Des chercheurs de la société de biotechnologie Gubra et de l’université de Copenhague ont développé une nouvelle molécule d’insuline. Cette molécule améliore la régulation de la glycémie, la rendant plus facile et plus sûre pour les patients diabétiques.

Selon le Dutch Diabetes Fund, environ 100 000 personnes aux Pays-Bas souffrent de diabète de type 1. Avec le diabète de type 1, le corps ne produit pas d’insuline. Cela doit être complété par l’injection ou le port d’une petite pompe à insuline. Les patients diabétiques doivent vérifier régulièrement leur glycémie et les surveiller pour voir s’ils doivent s’injecter de l’insuline.

La molécule d’insuline

Les chercheurs de la KU et de Gubra affirment que la nouvelle molécule d’insuline garantit elle-même que le patient reçoit la quantité idéale. Ils ont fait le premier pas vers une molécule d’insuline capable de s’adapter à la glycémie du patient. Cette méthode de traitement a un grand potentiel pour améliorer la vie des patients diabétiques.

Chaque fois qu’un patient diabétique commence à se sentir mal, les gens de son entourage peuvent essayer de l’aider en lui donnant de l’insuline. Cela peut être très dangereux à des moments où la glycémie doit en fait augmenter.

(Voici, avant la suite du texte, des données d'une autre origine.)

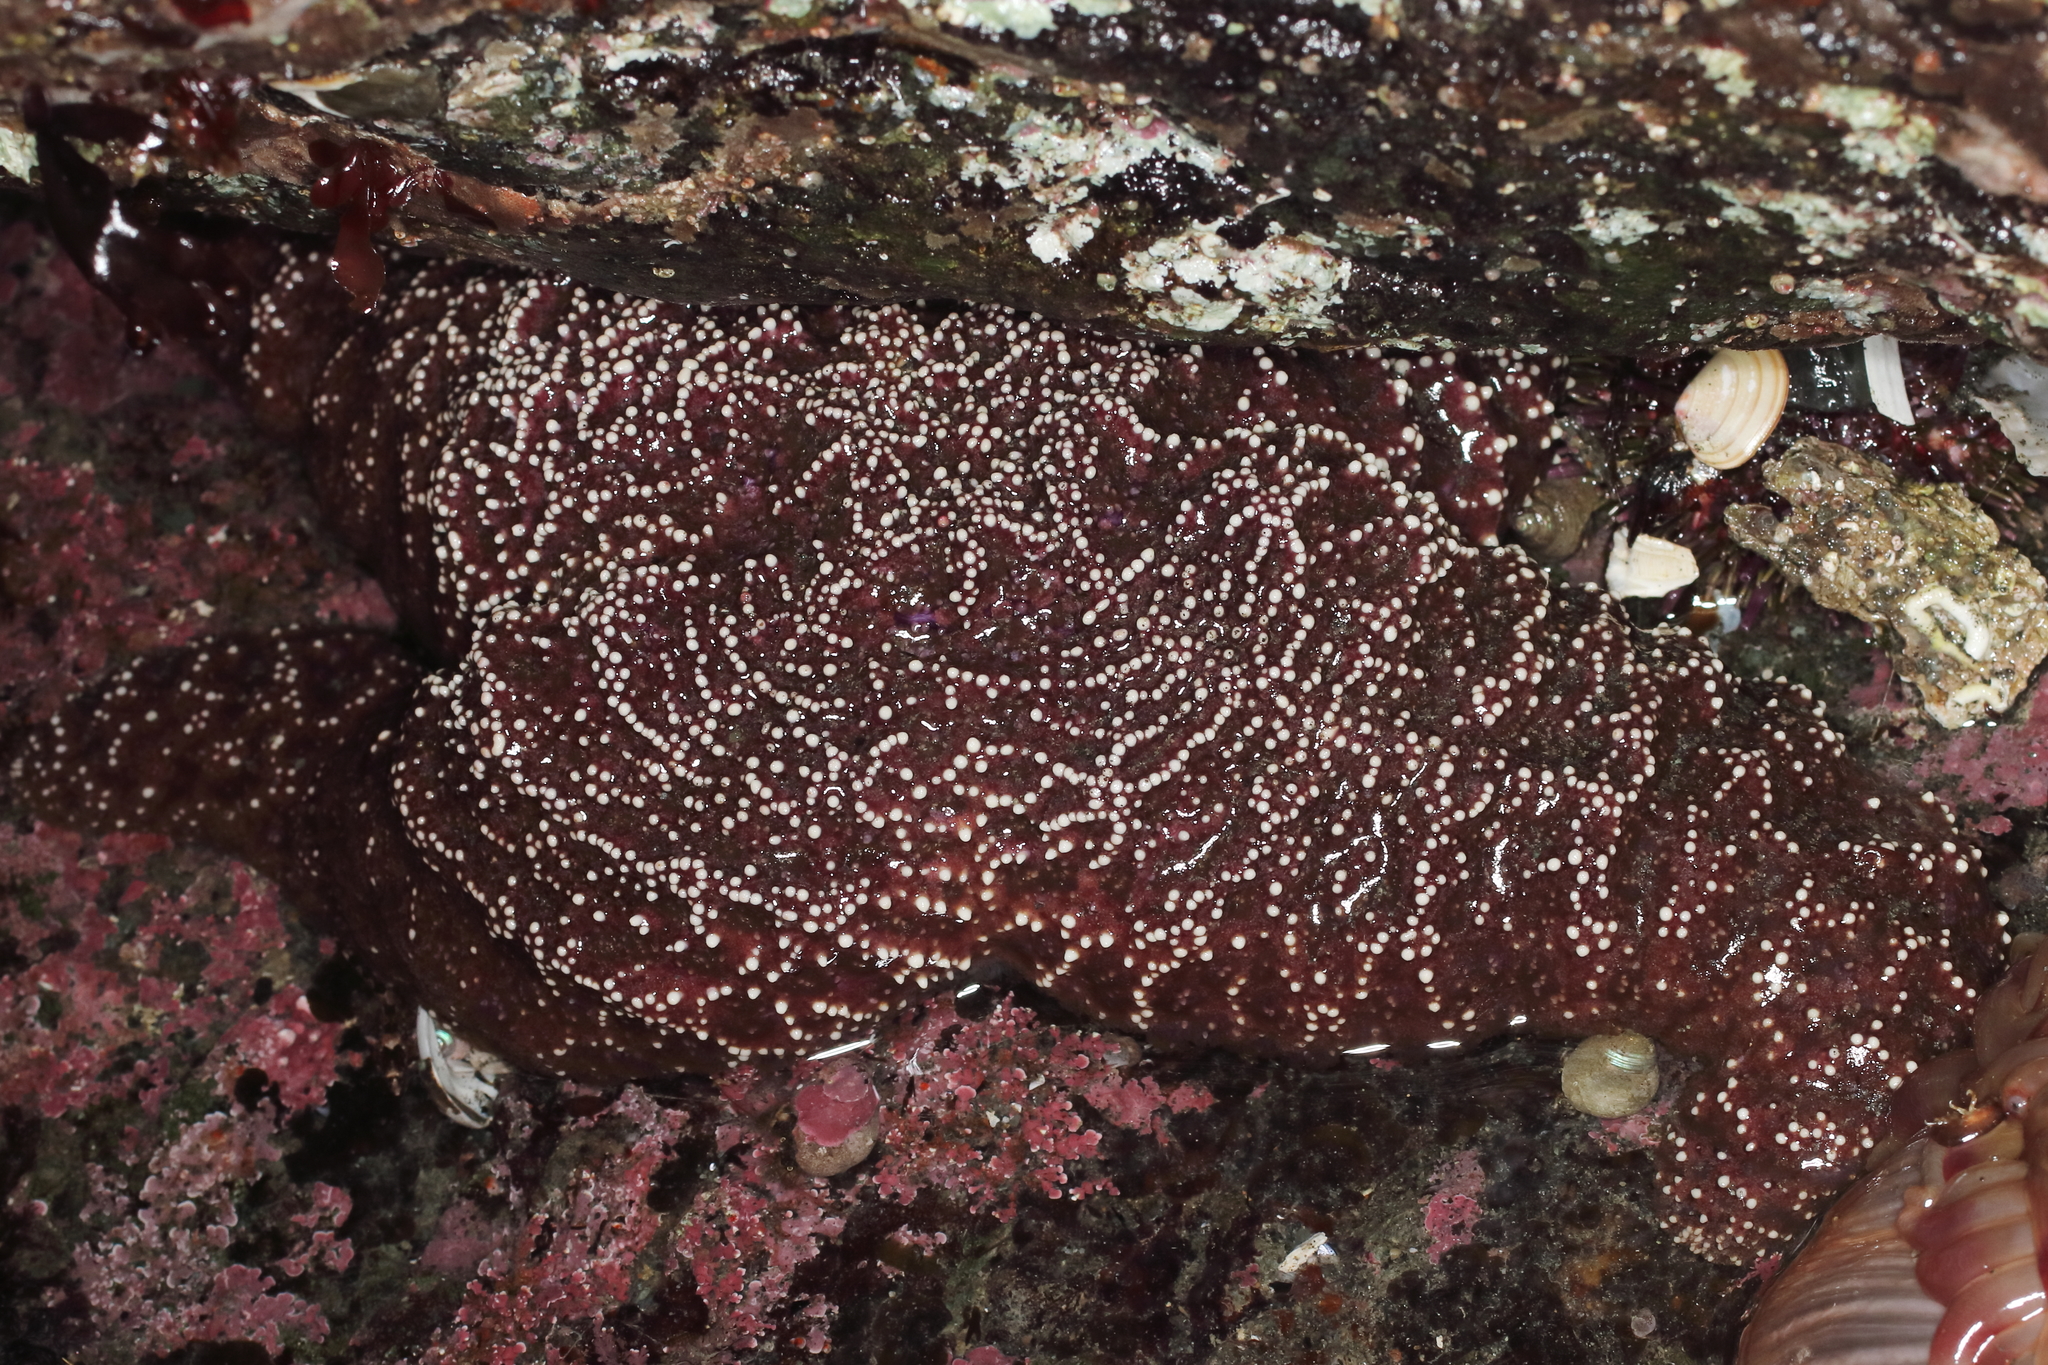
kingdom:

Voici l’avis d’un expert en anglais à ce sujet :

L’insuline standard fonctionne toujours de la même manière ; il abaisse le taux de sucre dans le sang. Parce que la nouvelle molécule est auto-adaptative, la molécule détecte si plus d’insuline est nécessaire ou non. Cela rend moins dangereux chaque fois que les personnes autour du patient essaient d’aider ou que le patient lui-même fait une erreur.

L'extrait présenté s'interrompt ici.